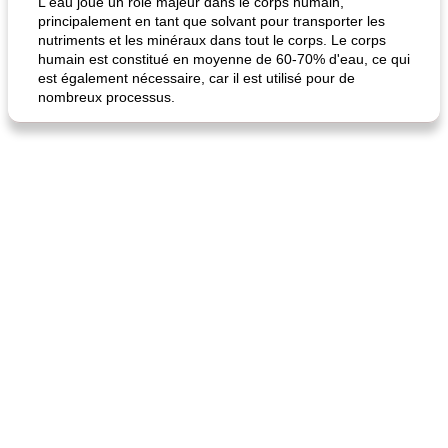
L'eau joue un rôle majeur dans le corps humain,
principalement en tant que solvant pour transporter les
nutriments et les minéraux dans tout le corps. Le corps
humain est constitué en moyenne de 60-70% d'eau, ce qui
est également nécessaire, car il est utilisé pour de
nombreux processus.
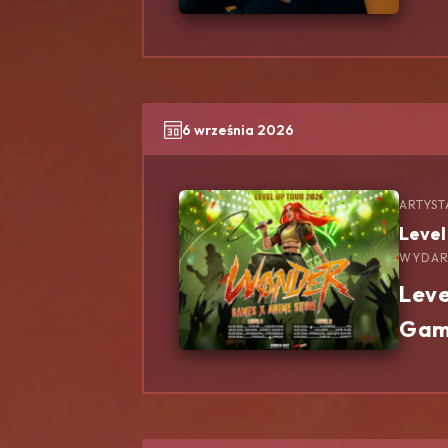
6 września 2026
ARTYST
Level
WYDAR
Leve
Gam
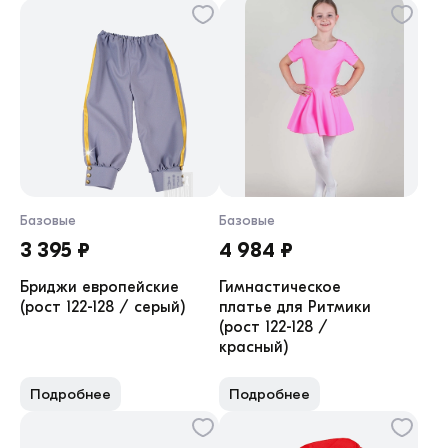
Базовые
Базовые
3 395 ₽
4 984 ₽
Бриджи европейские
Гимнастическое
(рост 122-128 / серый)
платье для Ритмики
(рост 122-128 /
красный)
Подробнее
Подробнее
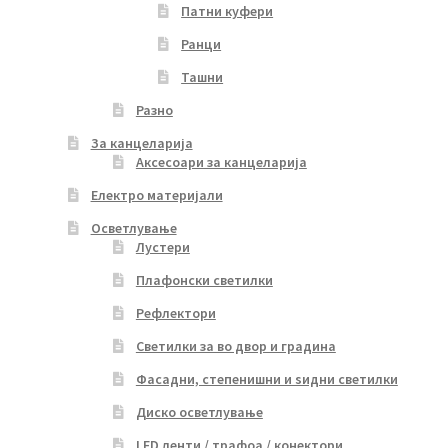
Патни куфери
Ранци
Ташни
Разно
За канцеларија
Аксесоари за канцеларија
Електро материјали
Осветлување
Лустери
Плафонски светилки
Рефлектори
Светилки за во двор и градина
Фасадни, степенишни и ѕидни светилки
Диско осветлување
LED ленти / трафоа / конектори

######

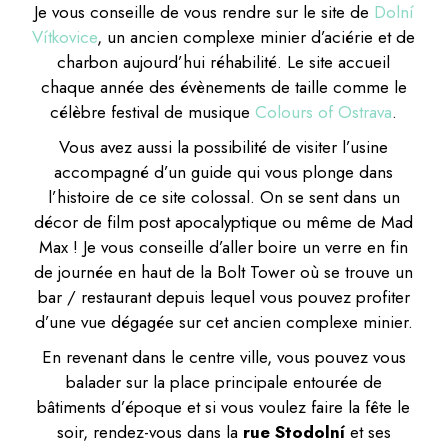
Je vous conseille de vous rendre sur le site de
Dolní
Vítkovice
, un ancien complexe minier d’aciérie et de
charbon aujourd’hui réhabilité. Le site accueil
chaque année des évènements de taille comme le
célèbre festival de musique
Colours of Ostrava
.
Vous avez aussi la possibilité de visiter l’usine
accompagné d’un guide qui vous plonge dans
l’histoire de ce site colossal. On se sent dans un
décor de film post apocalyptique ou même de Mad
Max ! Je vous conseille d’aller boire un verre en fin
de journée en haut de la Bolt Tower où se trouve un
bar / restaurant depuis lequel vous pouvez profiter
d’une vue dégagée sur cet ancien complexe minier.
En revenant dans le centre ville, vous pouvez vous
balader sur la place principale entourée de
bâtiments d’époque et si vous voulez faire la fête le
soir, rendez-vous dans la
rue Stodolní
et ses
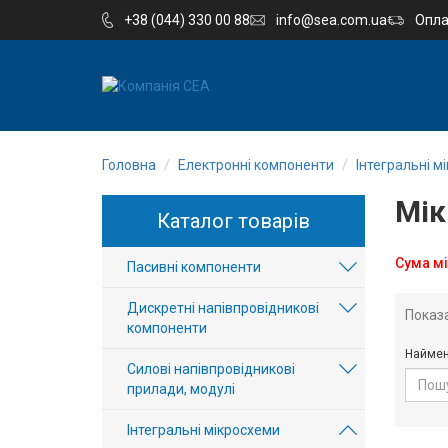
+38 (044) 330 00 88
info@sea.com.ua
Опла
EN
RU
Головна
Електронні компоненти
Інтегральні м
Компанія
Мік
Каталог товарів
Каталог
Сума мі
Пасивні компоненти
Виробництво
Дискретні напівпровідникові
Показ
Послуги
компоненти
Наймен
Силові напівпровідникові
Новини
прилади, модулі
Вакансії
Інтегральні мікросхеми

######

| PROBLEM DESCRIPTION |
After locating the line containing "bar / restaurant" in the entries above, return it and every line after it exactly, ending at the line containing "(044) 330 00 88", without pictures.

| WRITTEN RESPONSE |
bar / restaurant depuis lequel vous pouvez profiter
d’une vue dégagée sur cet ancien complexe minier.
En revenant dans le centre ville, vous pouvez vous
balader sur la place principale entourée de
bâtiments d’époque et si vous voulez faire la fête le
soir, rendez-vous dans la
rue Stodolní
et ses
+38 (044) 330 00 88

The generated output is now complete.